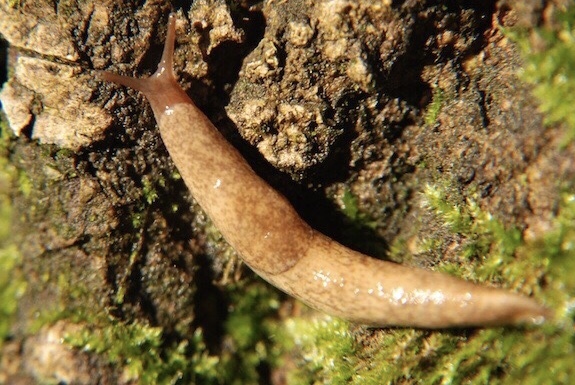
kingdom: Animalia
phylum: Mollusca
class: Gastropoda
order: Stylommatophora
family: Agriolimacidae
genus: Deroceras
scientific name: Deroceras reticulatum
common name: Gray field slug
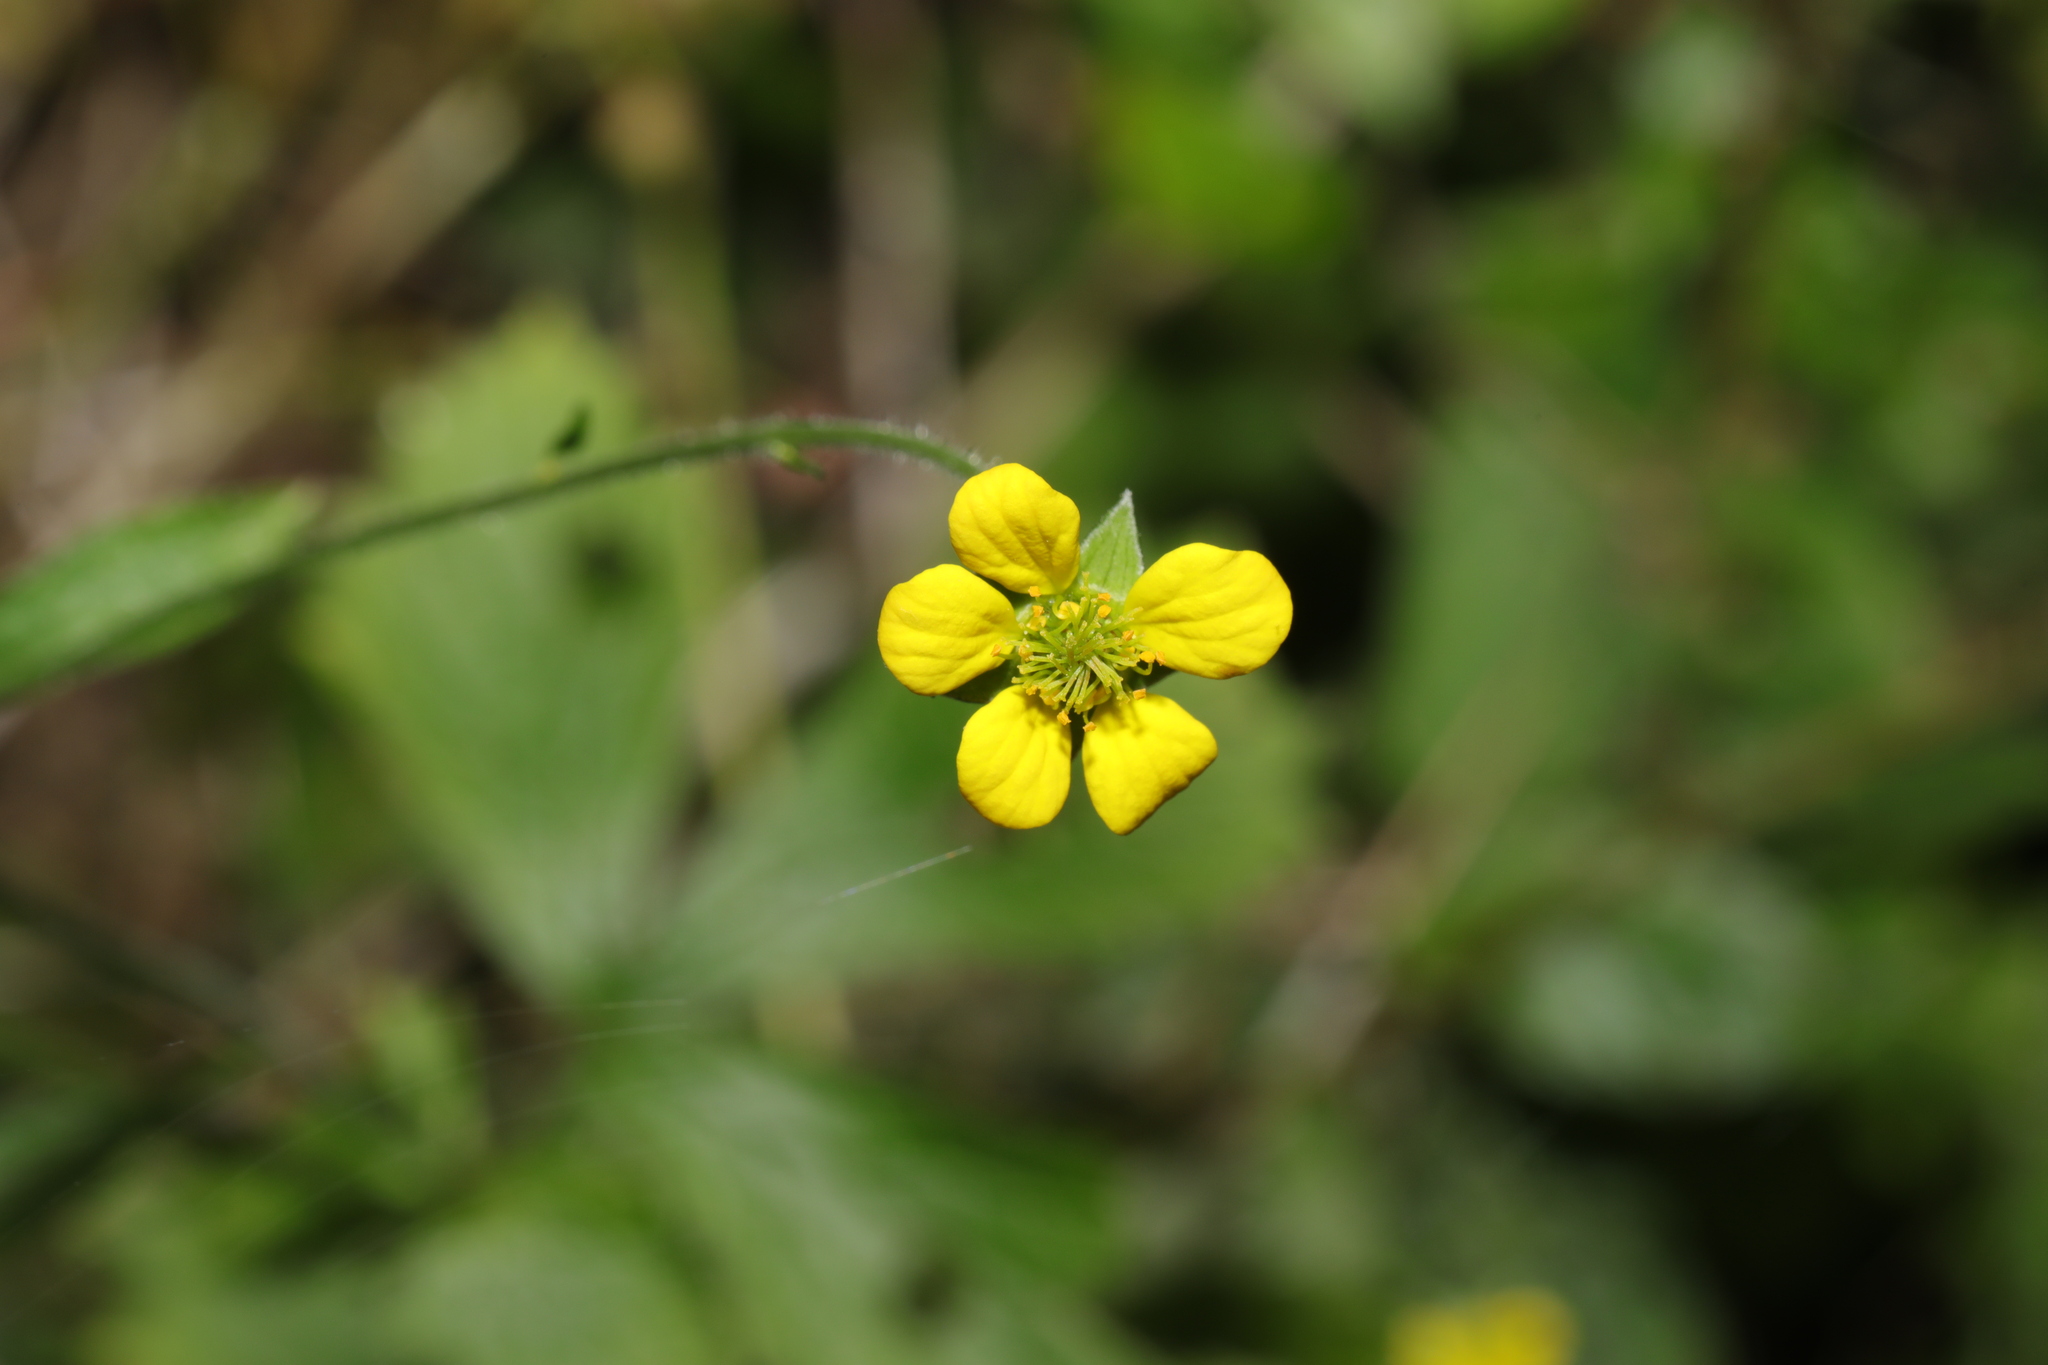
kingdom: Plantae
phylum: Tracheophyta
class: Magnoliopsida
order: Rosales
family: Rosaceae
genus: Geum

────────────────────

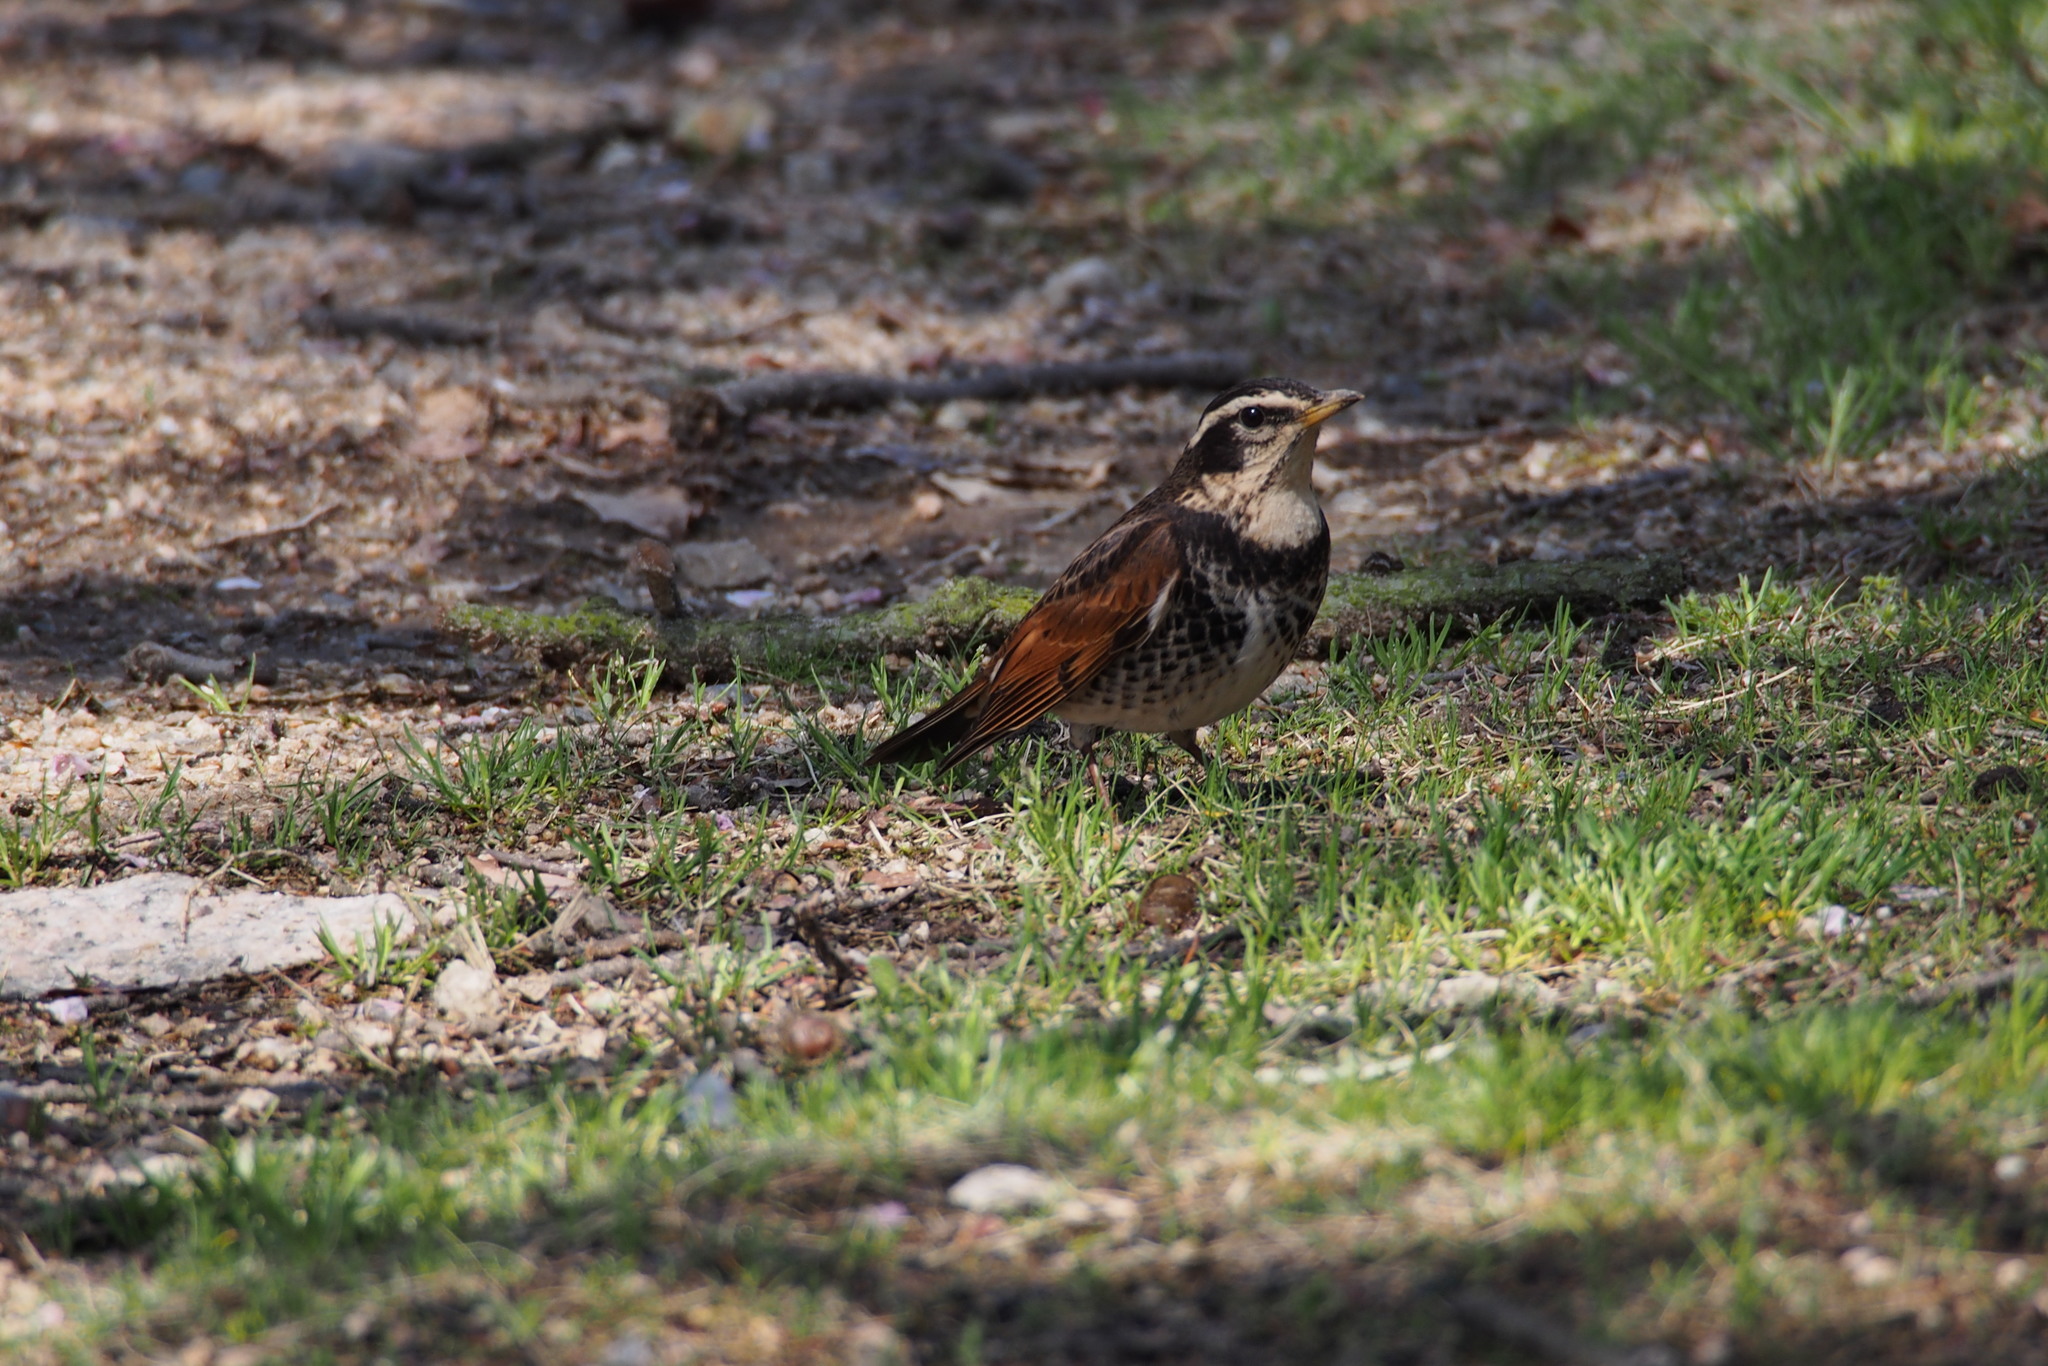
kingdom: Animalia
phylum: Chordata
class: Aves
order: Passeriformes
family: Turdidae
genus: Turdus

────────────────────

* [REQUIREMENT] Could you write out again, word for word, the lines above that begin at the line containing "phylum: Mollusca" and stop after the line containing "family: Rosaceae"? Leave the pictures out.

* [REPLY TO THE TASK]
phylum: Mollusca
class: Gastropoda
order: Stylommatophora
family: Agriolimacidae
genus: Deroceras
scientific name: Deroceras reticulatum
common name: Gray field slug
kingdom: Plantae
phylum: Tracheophyta
class: Magnoliopsida
order: Rosales
family: Rosaceae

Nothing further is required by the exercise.